BEGIN Data records

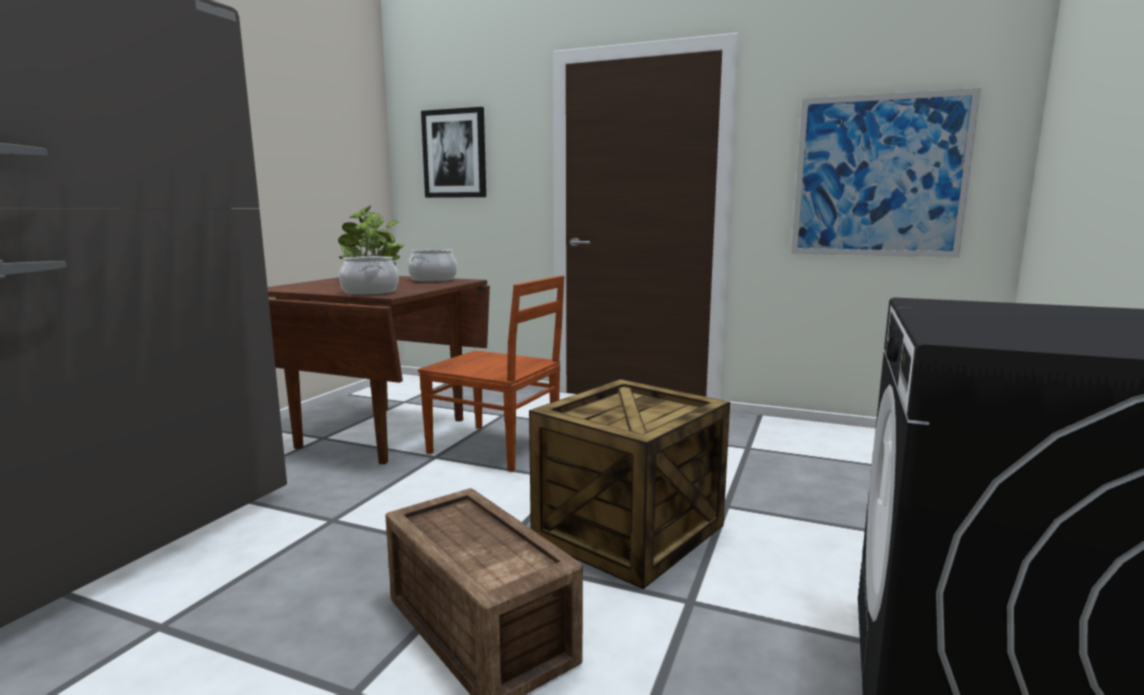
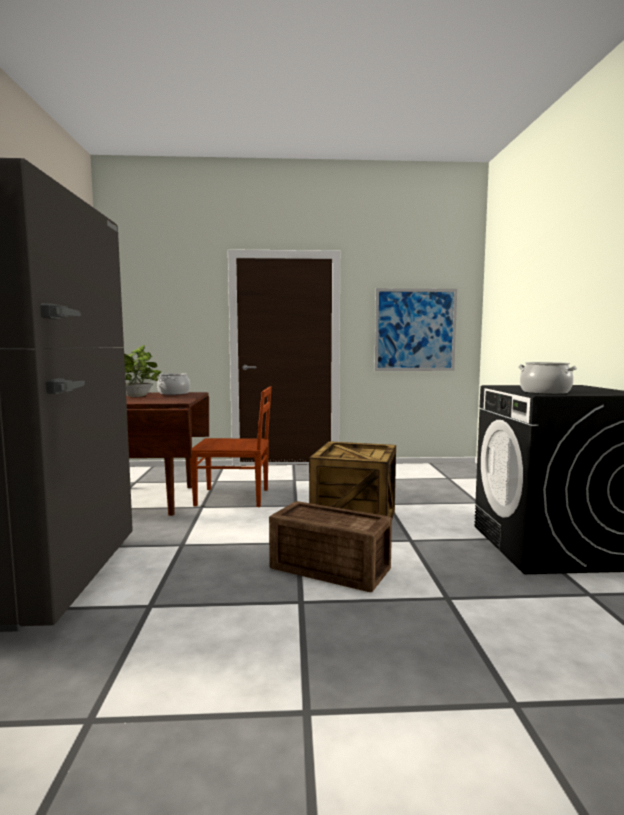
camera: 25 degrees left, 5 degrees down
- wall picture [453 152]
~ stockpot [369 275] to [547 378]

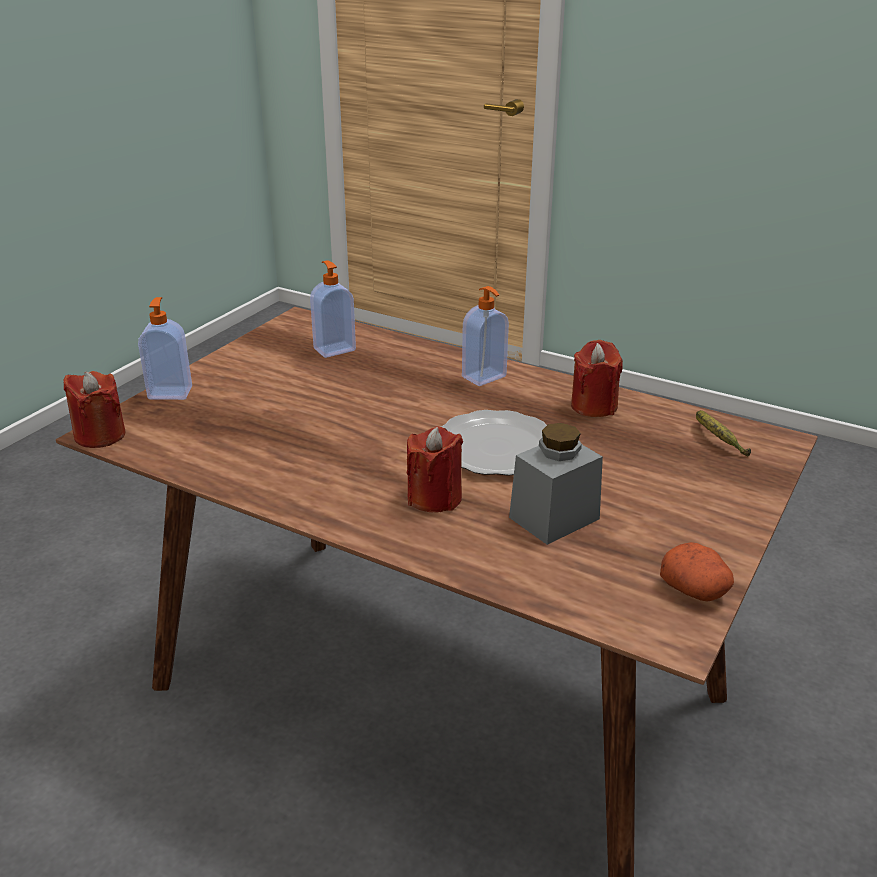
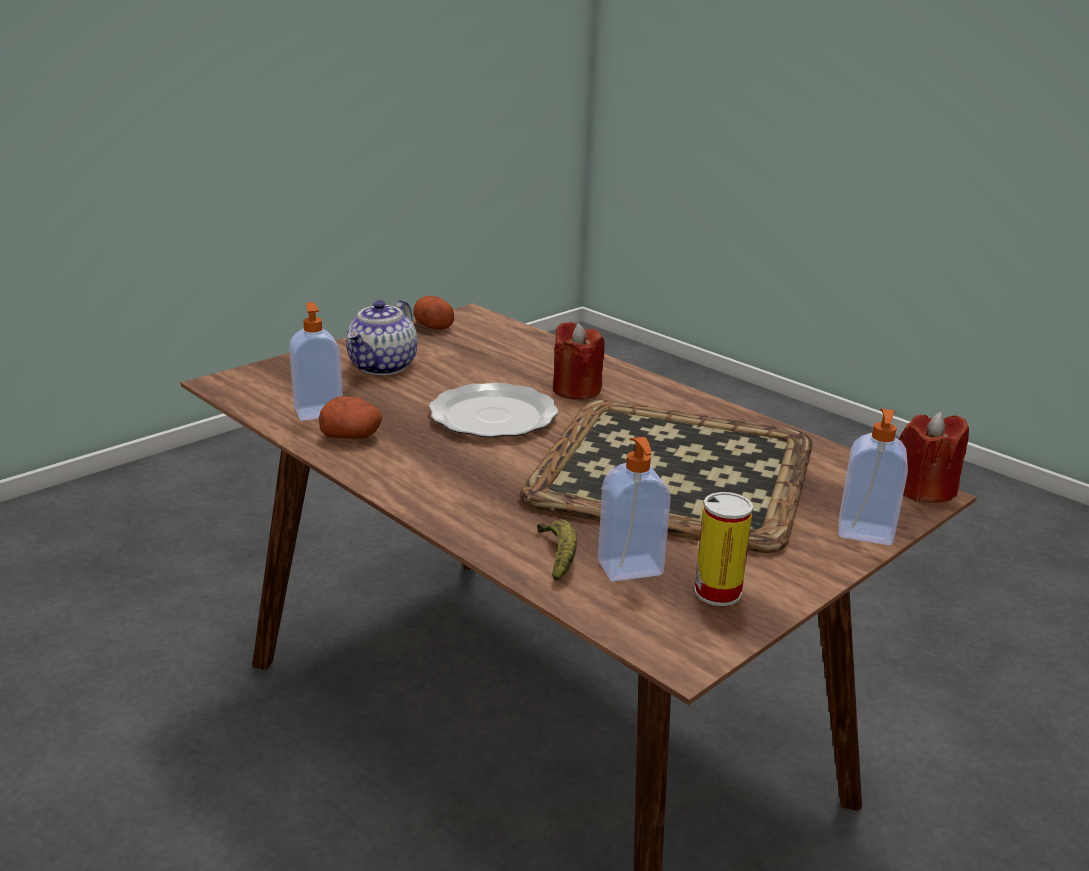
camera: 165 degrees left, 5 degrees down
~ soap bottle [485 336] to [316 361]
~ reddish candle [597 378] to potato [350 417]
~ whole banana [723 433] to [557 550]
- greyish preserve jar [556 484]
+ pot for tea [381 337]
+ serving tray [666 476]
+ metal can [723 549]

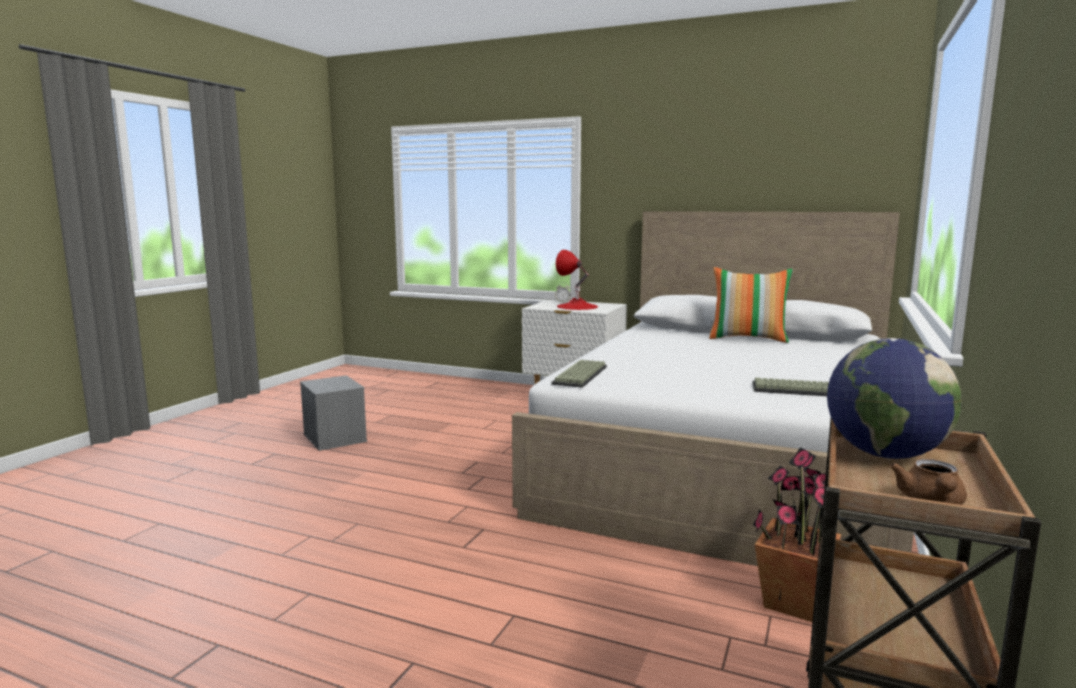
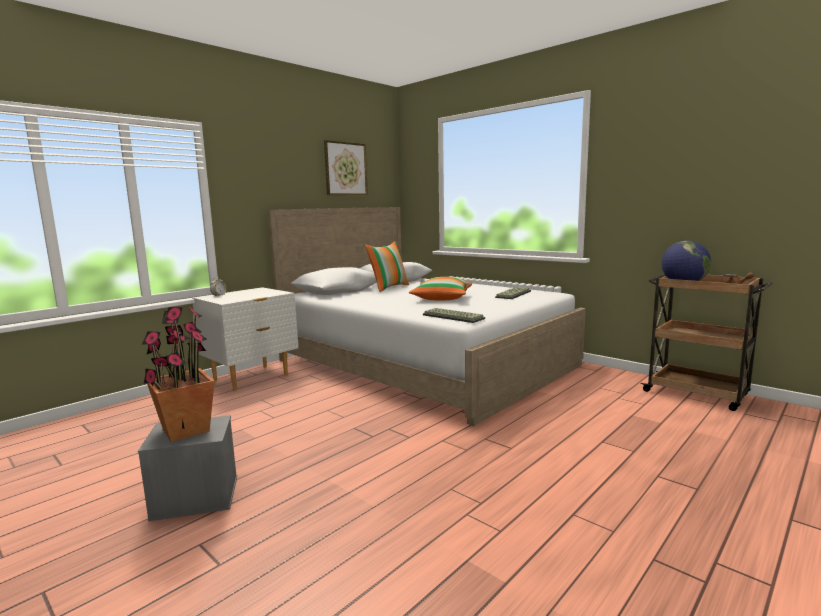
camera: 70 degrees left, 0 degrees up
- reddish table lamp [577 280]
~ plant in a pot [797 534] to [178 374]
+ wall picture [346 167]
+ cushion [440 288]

END Data records

- **Task prompt**
From the opening line of the entries above to the line containing "- wall picture [453 152]", please transcribe each line exactly, skipping every picture.

- **Response to the task**
camera: 25 degrees left, 5 degrees down
- wall picture [453 152]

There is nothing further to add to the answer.